The reality of residential customers -- whether they know it or not -- is that they are daily buyers in an energy market. Every time a light or air conditioner turns on, a “buy” is done. Until power prices skyrocketed and large-scale blackouts happened in areas of the continent, the impact on customers’ wallets wasn’t big enough to get a response. An even harsher reality is most customers are resigned to paying their bills because they can’t do anything about them. There is no way to know if buying in the future will be cheaper than buying now or if buying now will cause an outage and stop the entire market.

Engaging Customers to Make Informed Decisions

If an inexpensive way could be found to reach residential customers, then DR that makes residential customers “response-able” for that 60 percent of peak T&D load could become much more likely.
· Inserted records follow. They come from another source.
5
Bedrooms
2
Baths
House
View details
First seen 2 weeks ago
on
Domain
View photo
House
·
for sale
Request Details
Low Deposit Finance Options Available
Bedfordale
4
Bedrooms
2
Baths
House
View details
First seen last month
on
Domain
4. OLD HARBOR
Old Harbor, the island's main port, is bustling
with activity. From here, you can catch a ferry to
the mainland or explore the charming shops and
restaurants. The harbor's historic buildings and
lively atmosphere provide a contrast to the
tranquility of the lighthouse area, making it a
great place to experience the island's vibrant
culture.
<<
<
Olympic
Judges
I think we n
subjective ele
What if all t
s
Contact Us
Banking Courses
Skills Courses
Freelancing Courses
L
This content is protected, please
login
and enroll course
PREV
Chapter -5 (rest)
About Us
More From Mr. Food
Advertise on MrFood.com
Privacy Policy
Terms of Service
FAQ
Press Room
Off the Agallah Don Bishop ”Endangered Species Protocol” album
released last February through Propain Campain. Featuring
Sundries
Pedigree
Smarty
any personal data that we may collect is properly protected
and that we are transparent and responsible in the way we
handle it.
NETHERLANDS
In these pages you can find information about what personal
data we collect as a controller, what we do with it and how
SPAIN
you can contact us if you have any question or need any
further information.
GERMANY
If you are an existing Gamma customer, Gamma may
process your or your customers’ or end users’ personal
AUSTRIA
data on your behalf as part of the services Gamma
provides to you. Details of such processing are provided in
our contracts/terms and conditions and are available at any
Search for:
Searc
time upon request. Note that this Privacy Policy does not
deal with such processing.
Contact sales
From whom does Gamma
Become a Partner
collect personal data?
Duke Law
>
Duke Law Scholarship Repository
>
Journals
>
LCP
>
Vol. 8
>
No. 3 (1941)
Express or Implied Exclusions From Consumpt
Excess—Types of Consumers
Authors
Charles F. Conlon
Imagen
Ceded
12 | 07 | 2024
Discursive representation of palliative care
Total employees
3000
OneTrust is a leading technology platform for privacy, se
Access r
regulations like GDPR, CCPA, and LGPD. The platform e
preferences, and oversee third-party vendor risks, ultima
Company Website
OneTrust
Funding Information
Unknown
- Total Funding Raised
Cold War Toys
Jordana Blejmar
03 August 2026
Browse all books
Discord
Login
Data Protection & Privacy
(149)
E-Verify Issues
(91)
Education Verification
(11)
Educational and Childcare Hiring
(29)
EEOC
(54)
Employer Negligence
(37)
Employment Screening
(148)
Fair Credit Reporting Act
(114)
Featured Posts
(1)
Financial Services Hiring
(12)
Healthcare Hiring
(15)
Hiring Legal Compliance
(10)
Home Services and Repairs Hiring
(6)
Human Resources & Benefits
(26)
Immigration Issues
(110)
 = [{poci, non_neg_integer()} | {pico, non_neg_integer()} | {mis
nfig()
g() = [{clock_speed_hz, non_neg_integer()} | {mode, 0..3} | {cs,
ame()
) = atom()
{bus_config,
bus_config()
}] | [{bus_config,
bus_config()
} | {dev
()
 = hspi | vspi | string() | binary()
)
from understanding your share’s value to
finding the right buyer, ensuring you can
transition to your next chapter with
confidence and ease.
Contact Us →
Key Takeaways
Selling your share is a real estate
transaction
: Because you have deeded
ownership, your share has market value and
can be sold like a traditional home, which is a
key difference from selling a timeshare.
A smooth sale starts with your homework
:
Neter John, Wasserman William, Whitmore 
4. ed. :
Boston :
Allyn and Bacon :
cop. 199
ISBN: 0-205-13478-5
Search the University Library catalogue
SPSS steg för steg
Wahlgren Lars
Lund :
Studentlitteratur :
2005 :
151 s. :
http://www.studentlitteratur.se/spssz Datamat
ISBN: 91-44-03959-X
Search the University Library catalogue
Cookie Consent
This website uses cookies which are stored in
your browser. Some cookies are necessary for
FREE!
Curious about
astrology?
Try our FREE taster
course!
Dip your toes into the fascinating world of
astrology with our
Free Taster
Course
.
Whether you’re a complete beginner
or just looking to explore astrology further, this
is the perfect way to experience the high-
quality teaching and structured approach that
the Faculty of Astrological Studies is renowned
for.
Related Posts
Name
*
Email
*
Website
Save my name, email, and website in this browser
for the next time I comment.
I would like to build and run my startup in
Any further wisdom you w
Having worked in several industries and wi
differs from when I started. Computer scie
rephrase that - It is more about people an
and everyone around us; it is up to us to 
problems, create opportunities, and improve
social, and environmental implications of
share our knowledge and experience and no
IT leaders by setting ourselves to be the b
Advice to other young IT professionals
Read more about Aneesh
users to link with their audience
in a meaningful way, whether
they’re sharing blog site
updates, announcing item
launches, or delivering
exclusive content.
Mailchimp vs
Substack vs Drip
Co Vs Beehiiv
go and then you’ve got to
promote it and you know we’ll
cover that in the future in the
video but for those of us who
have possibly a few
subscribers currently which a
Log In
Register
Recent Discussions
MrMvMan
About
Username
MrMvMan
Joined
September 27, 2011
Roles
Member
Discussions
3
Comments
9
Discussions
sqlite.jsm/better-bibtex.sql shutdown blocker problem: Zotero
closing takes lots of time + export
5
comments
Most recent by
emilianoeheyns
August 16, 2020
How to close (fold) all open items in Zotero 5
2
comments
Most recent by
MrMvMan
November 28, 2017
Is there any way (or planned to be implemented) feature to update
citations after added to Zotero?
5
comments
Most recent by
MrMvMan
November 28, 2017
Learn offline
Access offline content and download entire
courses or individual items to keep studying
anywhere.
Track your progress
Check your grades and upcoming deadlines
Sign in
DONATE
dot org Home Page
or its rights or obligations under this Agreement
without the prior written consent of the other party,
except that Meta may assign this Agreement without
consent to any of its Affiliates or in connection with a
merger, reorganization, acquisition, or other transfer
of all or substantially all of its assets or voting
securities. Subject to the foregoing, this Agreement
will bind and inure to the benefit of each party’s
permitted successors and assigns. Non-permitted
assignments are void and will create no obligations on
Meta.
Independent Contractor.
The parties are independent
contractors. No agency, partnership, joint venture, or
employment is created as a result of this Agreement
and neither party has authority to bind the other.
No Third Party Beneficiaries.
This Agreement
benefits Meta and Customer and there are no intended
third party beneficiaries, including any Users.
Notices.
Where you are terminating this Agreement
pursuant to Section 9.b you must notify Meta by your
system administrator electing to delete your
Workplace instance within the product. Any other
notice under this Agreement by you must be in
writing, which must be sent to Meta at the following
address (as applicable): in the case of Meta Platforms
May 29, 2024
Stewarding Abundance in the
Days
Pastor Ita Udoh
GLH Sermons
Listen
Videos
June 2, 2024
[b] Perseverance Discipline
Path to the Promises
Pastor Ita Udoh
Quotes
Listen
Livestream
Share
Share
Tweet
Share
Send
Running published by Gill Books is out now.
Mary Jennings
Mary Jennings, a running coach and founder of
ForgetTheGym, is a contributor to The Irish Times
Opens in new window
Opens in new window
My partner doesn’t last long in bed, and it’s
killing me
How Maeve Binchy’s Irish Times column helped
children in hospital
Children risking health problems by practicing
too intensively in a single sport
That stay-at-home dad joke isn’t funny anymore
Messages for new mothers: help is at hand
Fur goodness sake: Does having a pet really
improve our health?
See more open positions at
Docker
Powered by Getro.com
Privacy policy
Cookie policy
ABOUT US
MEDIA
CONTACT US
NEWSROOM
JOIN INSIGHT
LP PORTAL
With that comes the potential to add value to both existing and future T&D through improved utilization and usable life. If datacast messages could go out within seconds to millions of homes, it could even be used as a “shedding on demand” system. If messages could target specific areas, it could be used to localize outages and reduce their potential to spread without concerning other customers. Recent efforts in California like the Statewide Pricing Pilot have shown that residential customers want some kind of market interface, but the options available at that time had some DR proponents looking to a billion dollar government investment or unappealing increases of rate base to cover the costs of changing meters – the mete- centric first step.

Residential DR that would benefit T&D operations is faced with the classic challenge of finding lower cost-per-residence alternatives to get them “response-able,” or continuing to seek increasing prices to customers for the meter-centric technology. The separation of generation from distribution companies, the creation of the ISOs and electric service providers, makes investment justifications even more complex.

But it is in all stakeholders’ interests to keep T&D operating as efficiently and effectively as possible -- the power market stops without it. For residential customers to be “response-able” -- changing their demand to keep the grid operating -- they all need just a bit of information at just the right time.

A residential DR market has value to T&D operations. Does it take a new meter on every home for their combined response to make a difference at the T&D level? Existing substation automation could see combined responses easily at the feeder and substation. Getting a DR system that can deliver messages to residences at the same substation and feeder resolution providing local price changes and local operation information, while minimizing operational impact -- its value may be higher than current predictions.